A propósito deste post do Pedro Quartin Graça, e após uma leitura em diagonal de um artigo do sempre indispensável Ambrose Evans-Pritchard, cheguei à conclusão de que as elites teutónicas andam completamente à nora. Leiam isto e tirem as vossas próprias conclusões:

 

"The proposals, from members of Germany’s council of economic experts, raise the prospect of taxes being imposed on property in a country like Spain if its government was forced to seek a bail-out. The council, known as the “Five Wise Men”, is often used to test new policies that are later adopted officially.
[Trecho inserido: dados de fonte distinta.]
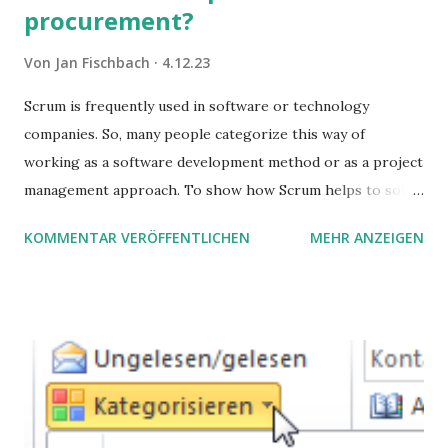
procurement?
Von
Jan Fischbach
4.12.23
Scrum is frequently used in software or technology
companies. So, many people categorize this way of
working as a software development method or as a project
management approach. To show how Scrum helps to solve
complex problems, let's take a look at purchasing
KOMMENTAR VERÖFFENTLICHEN
MEHR ANZEIGEN
processes.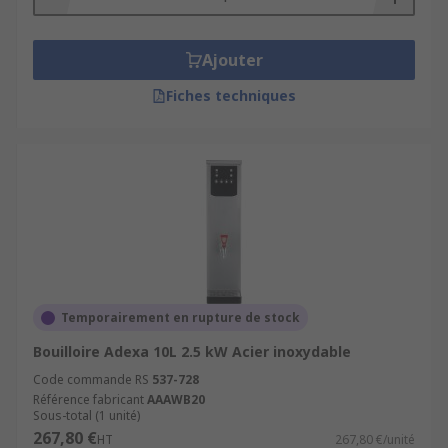
Ajouter
Fiches techniques
Temporairement en rupture de stock
Bouilloire Adexa 10L 2.5 kW Acier inoxydable
Code commande RS
537-728
Référence fabricant
AAAWB20
Sous-total (1 unité)
267,80 €
HT
267,80 €/unité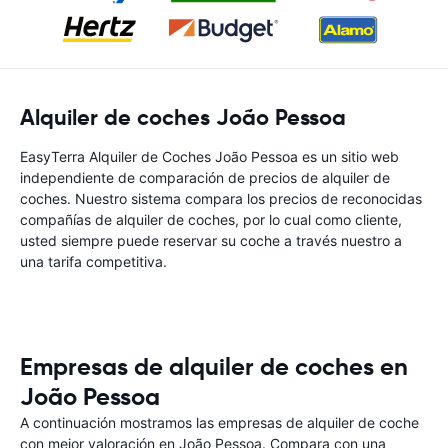
Alquiler de coches João Pessoa
EasyTerra Alquiler de Coches João Pessoa es un sitio web
independiente de comparación de precios de alquiler de
coches. Nuestro sistema compara los precios de reconocidas
compañías de alquiler de coches, por lo cual como cliente,
usted siempre puede reservar su coche a través nuestro a
una tarifa competitiva.
Empresas de alquiler de coches en
João Pessoa
A continuación mostramos las empresas de alquiler de coche
con mejor valoración en João Pessoa. Compara con una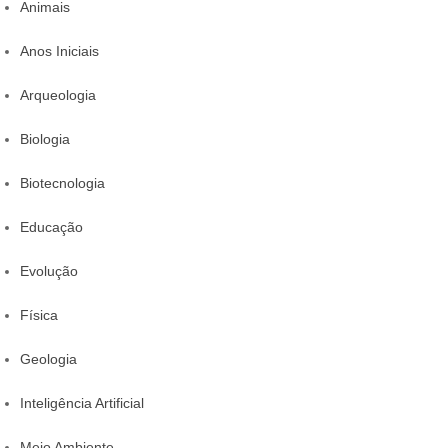
Animais
Anos Iniciais
Arqueologia
Biologia
Biotecnologia
Educação
Evolução
Física
Geologia
Inteligência Artificial
Meio Ambiente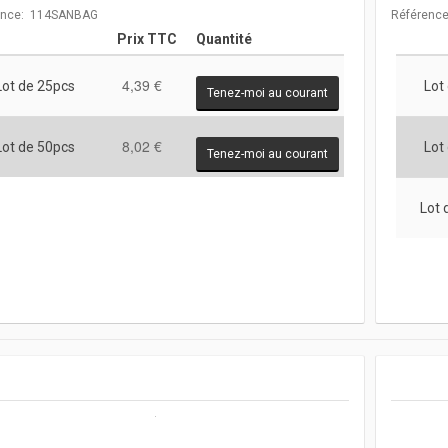
ence: 114SANBAG
Référenc
Prix TTC
Quantité
4,39 €
Lot de 25pcs
Lot
Tenez-moi au courant
8,02 €
Lot de 50pcs
Lot
Tenez-moi au courant
Lot 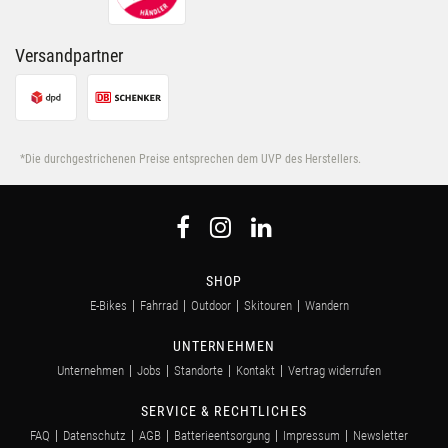
Versandpartner
*Die durchgestrichenen Preise entsprechen dem UVP des Herstellers.
SHOP
E-Bikes
Fahrrad
Outdoor
Skitouren
Wandern
UNTERNEHMEN
Unternehmen
Jobs
Standorte
Kontakt
Vertrag widerrufen
SERVICE & RECHTLICHES
FAQ
Datenschutz
AGB
Batterieentsorgung
Impressum
Newsletter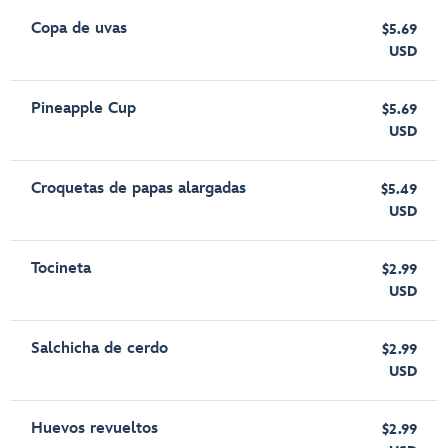
Copa de uvas
$5.69
USD
Pineapple Cup
$5.69
USD
Croquetas de papas alargadas
$5.49
USD
Tocineta
$2.99
USD
Salchicha de cerdo
$2.99
USD
Huevos revueltos
$2.99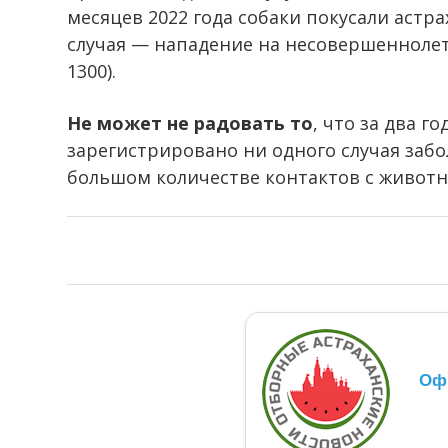
месяцев 2022 года собаки покусали астра
случая — нападение на несовершеннолетни
1300).
Не может не радовать то
, что за два г
зарегистрировано ни одного случая заб
большом количестве контактов с живот
Оф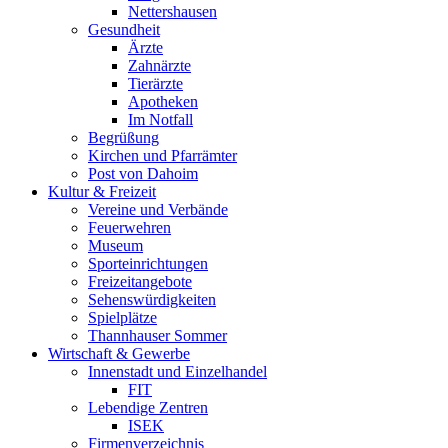
Nettershausen
Gesundheit
Ärzte
Zahnärzte
Tierärzte
Apotheken
Im Notfall
Begrüßung
Kirchen und Pfarrämter
Post von Dahoim
Kultur & Freizeit
Vereine und Verbände
Feuerwehren
Museum
Sporteinrichtungen
Freizeitangebote
Sehenswürdigkeiten
Spielplätze
Thannhauser Sommer
Wirtschaft & Gewerbe
Innenstadt und Einzelhandel
FIT
Lebendige Zentren
ISEK
Firmenverzeichnis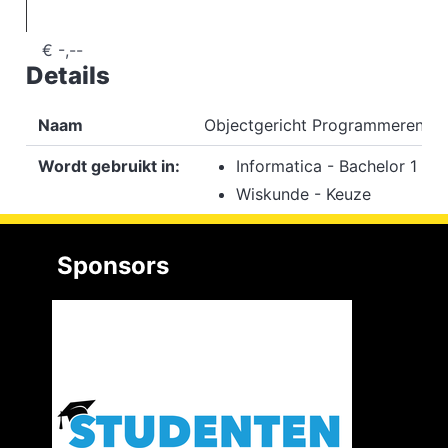
€
-,--
Details
Naam
Objectgericht Programmeren
Wordt gebruikt in:
Informatica - Bachelor 1
Wiskunde - Keuze
Sponsors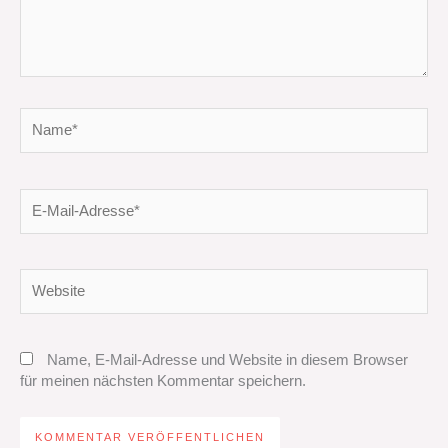
Name*
E-
Mail-
Adresse*
Website
Name, E-Mail-Adresse und Website in diesem Browser
für meinen nächsten Kommentar speichern.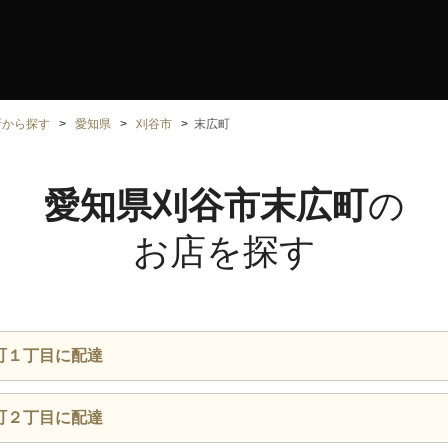
所から探す
愛知県
刈谷市
末広町
愛知県刈谷市末広町
の
お店を探す
町１丁目に配達
町２丁目に配達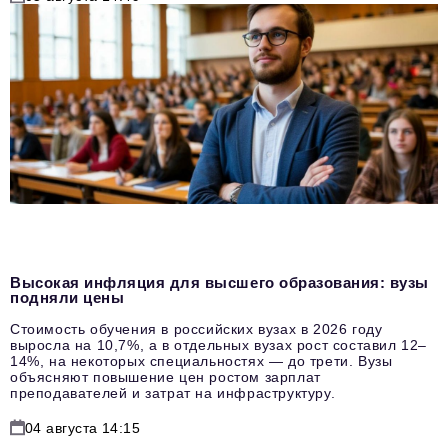
Высокая инфляция для высшего образования: вузы
подняли цены
Стоимость обучения в российских вузах в 2026 году
выросла на 10,7%, а в отдельных вузах рост составил 12–
14%, на некоторых специальностях — до трети. Вузы
объясняют повышение цен ростом зарплат
преподавателей и затрат на инфраструктуру.
04 августа 14:15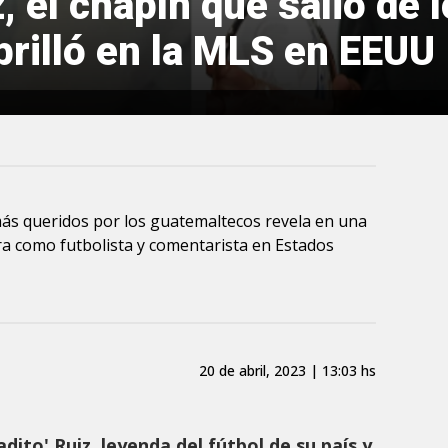
, el chapín que salió de 
rilló en la MLS en EEUU
más queridos por los guatemaltecos revela en una
a como futbolista y comentarista en Estados
20 de abril, 2023 | 13:03 hs
ito' Ruiz, leyenda del fútbol de su país y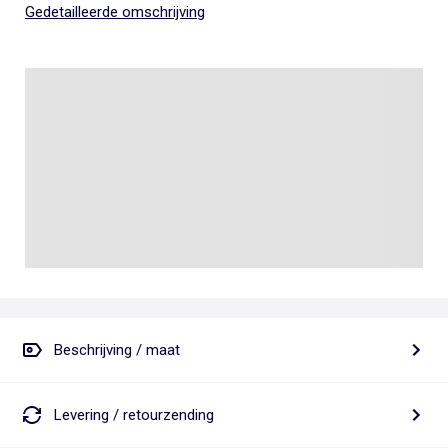
Gedetailleerde omschrijving
Beschrijving / maat
Levering / retourzending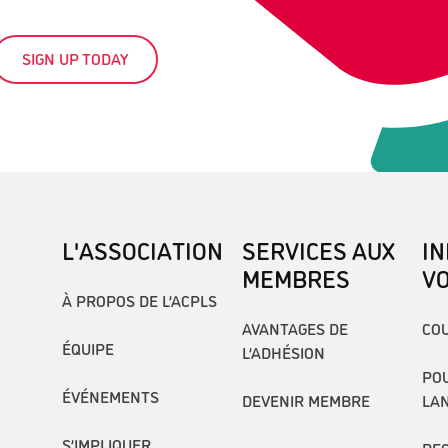
SIGN UP TODAY
L'ASSOCIATION
SERVICES AUX
I
MEMBRES
V
À PROPOS DE L’ACPLS
AVANTAGES DE
COU
ÉQUIPE
L’ADHÉSION
POU
ÉVÉNEMENTS
DEVENIR MEMBRE
LA
S’IMPLIQUER
RE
The German suggestion is the latest sign that Berlin is intent on imposing even tougher rules on weaker southern euro members in exchange for using its economic might to support their finances (...) Taxes on property or other assets would mark a significant change in Europe’s approach to funding bail-outs for eurozone members (...) But German economists are now challenging that argument. They say that new figures taking into account property values show that people in many southern countries are actually wealthier than their German counterparts. Prof Lars Feld, another “wise man”, highlighted a recent study by the European Central Bank, which Germans say show that the people in bailed-out countries are often better-off than those in Germany. Less than half of Germans own their own home, lower than the rate in many southern eurozone members.

 

Não é difícil chegar à conclusão de que estas propostas conduzirão a uma cisão ainda maior na dita Europa. Mais: a partir do momento em que os mandarins europeus concentrarem baterias nos tão propalados ricos, dirigindo o raide tributário do Estado impostadeiro para o património imobiliário, é certo e sabido que as elites dos países periféricos, acossadas por uma austeridade cada vez mais esmagadora, optarão pelo abandono do euro. O ponto é justamente este: se a austeridade atingir um patamar de violência tal que quebre, concomitantemente, o elo de ligação entre as elites nacionais, europeístas até à medula, e as elites eurocráticas, a pertença ao euro deixará, certamente, de ser um tabu. Perante isto, só há uma questão a fazer, uma única questão: as elites alemãs já desistiram do euro?